When undigested feed is not converted to milk, your production cost increases. Grain should not show up in the manure-especially when grain prices are high.

Rumination and digestion by microbes in the rumen break down fibre and feed particle size. When a cow does not eat enough fibre to maintain rumination and rumen function, digestibility is reduced. Feed can pass out of her rumen more quickly and in larger particles than it should.

High-producing cows eat more feed and rumen contents pass through their digestive tracts more quickly. More undigested feed may show up in their manure. However, you can manage the ration to minimize this.

Managing concentrate and forage particle size can greatly improve feed overall digestibility.

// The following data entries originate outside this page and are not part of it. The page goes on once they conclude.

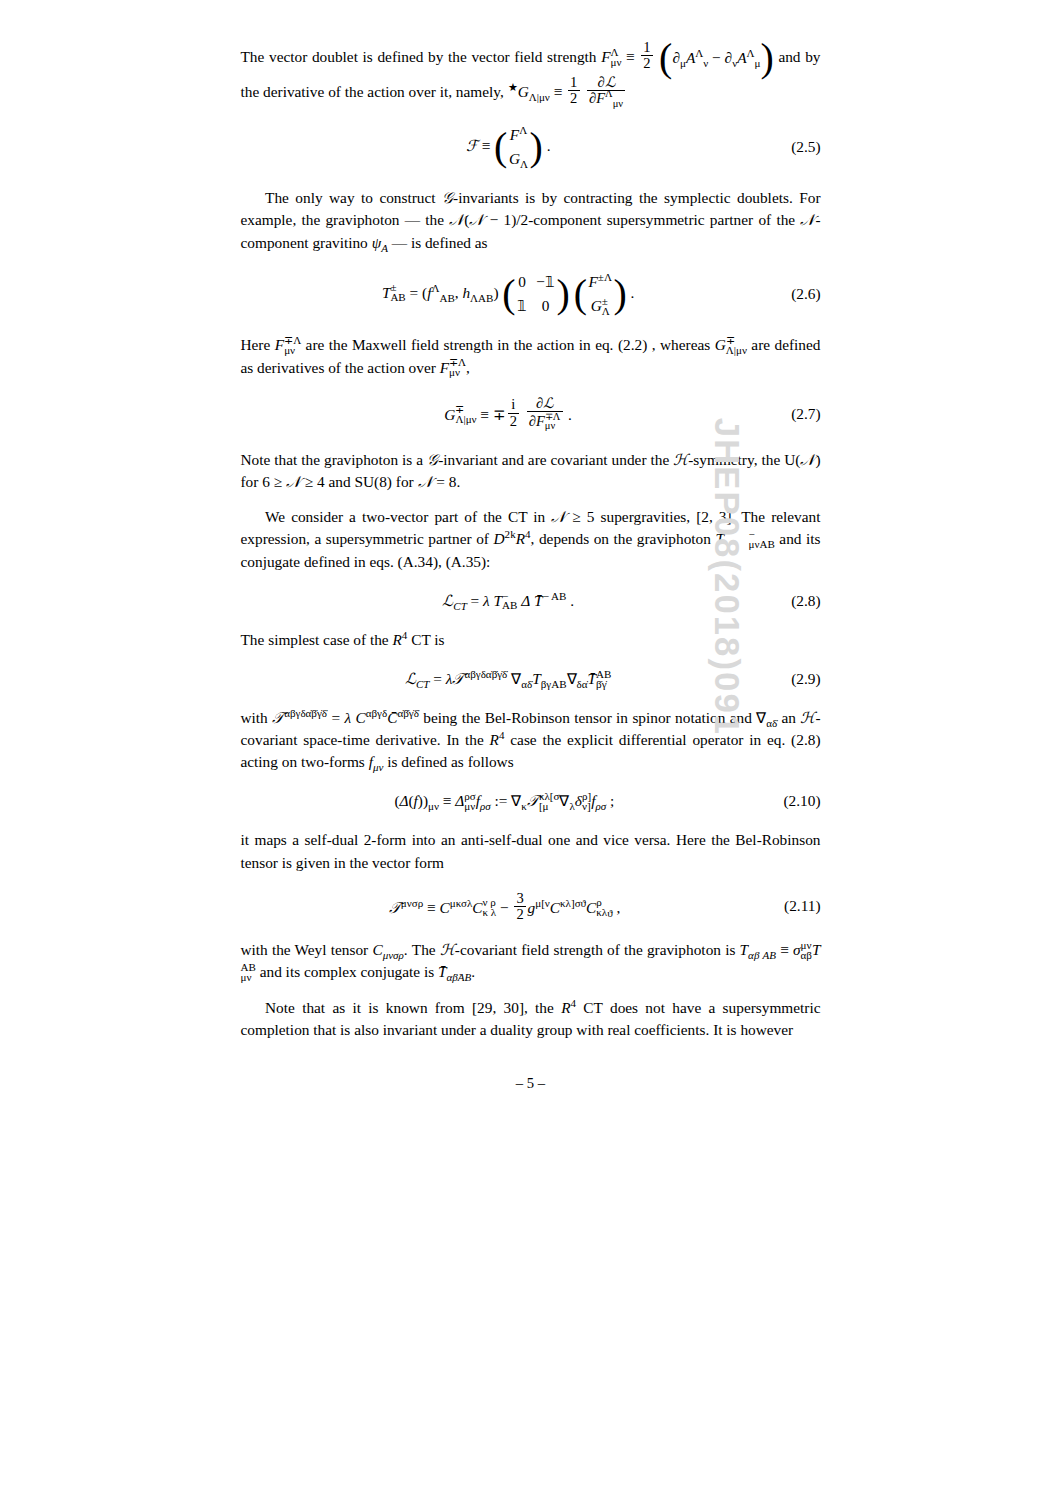JHEP08(2018)091
The vector doublet is defined by the vector field strength FΛμν ≡ 12 ∂μAΛν − ∂νAΛμ and by the derivative of the action over it, namely, ★GΛ|μν ≡ 12 ∂ℒ∂FΛμν
ℱ ≡ FΛ GΛ .
(2.5)
The only way to construct 𝒢-invariants is by contracting the symplectic doublets. For example, the graviphoton — the 𝒩(𝒩 − 1)/2-component supersymmetric partner of the 𝒩-component gravitino ψA — is defined as
T±AB = (fΛAB, hΛAB) 0−𝟙 𝟙0 F±Λ G±Λ .
(2.6)
Here F∓Λ μν are the Maxwell field strength in the action in eq. (2.2) , whereas G∓Λ|μν are defined as derivatives of the action over F∓Λ μν,
G∓Λ|μν ≡ ∓i 2 ∂ℒ∂F∓Λ μν .
(2.7)
Note that the graviphoton is a 𝒢-invariant and are covariant under the ℋ-symmetry, the U(𝒩) for 6 ≥ 𝒩 ≥ 4 and SU(8) for 𝒩 = 8.
We consider a two-vector part of the CT in 𝒩 ≥ 5 supergravities, [2, 3]. The relevant expression, a supersymmetric partner of D2kR4, depends on the graviphoton T−μνAB and its conjugate defined in eqs. (A.34), (A.35):
ℒCT = λ T−AB Δ T̄− AB .
(2.8)
The simplest case of the R4 CT is
ℒCT = λ𝒯αβγδα̇β̇γ̇δ̇ ∇αδ̇TβγAB∇δα̇T̄AB β̇γ̇
(2.9)
with 𝒯αβγδα̇β̇γ̇δ̇ = λ CαβγδC̄α̇β̇γ̇δ̇ being the Bel-Robinson tensor in spinor notation and ∇αδ̇ an ℋ-covariant space-time derivative. In the R4 case the explicit differential operator in eq. (2.8) acting on two-forms fμν is defined as follows
(Δ(f))μν ≡ Δρσ μν fρσ := ∇κ𝒯κλ[σ[μ∇λδρ] ν] fρσ ;
(2.10)
it maps a self-dual 2-form into an anti-self-dual one and vice versa. Here the Bel-Robinson tensor is given in the vector form
𝒯μνσρ ≡ CμκσλCν ρ κ λ − 32 gμ[νCκλ]σϑCρκλϑ ,
(2.11)
with the Weyl tensor Cμνσρ. The ℋ-covariant field strength of the graviphoton is Tαβ AB ≡ σμν αβ TAB μν and its complex conjugate is T̄α̇β̇AB.
Note that as it is known from [29, 30], the R4 CT does not have a supersymmetric completion that is also invariant under a duality group with real coefficients. It is however
– 5 –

A particle separator can be useful to sift the ration and evaluate whether the ration has optimal particle size.

Under optimal conditions, the rumen ferments most of the feed, and less passes to the small intestine for digestion or the cecum and large intestine, together known as the hindgut, for fermentation. When the rumen is working poorly, more potentially fermentable feed escapes rumen fermentation and the amount fermented in the hindgut can increase.

Increased hindgut fermentation generates more gas and acid production that can change manure's consistency and appearance. The hindgut is not as buffered and cannot handle the acidity as well as the rumen can. Excessive hindgut fermentation can cause diarrhea and foamy manure.

An effective way to evaluate manure content is washing it down with water through a screen or a kitchen sieve (see sidebar). This simple process lets you quickly find out whether feed processing and digestion is optimal.

What you might see and learn could surprise you. Your herd nutritionist can help you adjust the ration if needed to ensure a healthy, efficient and productive herd.

References: Effect of varying total mixed ration particle size on rumen digesta and fecal particle size and digestibility in lactating dairy cows. D. D. Maulfair, M. Fustini and A. J. Heinrichs; J. Dairy Sci. 94 :3527-3536; Evaluating Rations. Mary Beth Hal, University of Florida. 6th Western Dairy Management Conference proceedings. 2003; p 35-41; Troubleshooting Nutritional Programs. Michael Hutjens. 2000 Kentucky Ruminant Nutrition Conference proceedings p15-27.

SIDEBAR: Washing manure

The manure washing procedure is quite simple. Collect a representative manure sample in a container and thoroughly mix it. Place a cup of the mix in the sieve and wash it with a stream of water through the screen to remove digested material.

Once the water runs clear, check the remaining material. Look for feed particles, pieces of grain containing starch or whole hard grains. Sometimes, careful observation is required since grain hulls can be confused with undigested grain. Make sure by opening hulls to see if starch is still present.

Evaluate fibre particle size as well. Ideally, few feed particles in the manure should be more than 1.25 cm, or half an inch long.

There should be little, if any, recognizable feed present. Presence of long particles or undigested material can indicate cows are not ruminating properly, are sorting feed, receiving too much grain in one meal or lacking effective, or long, fibre.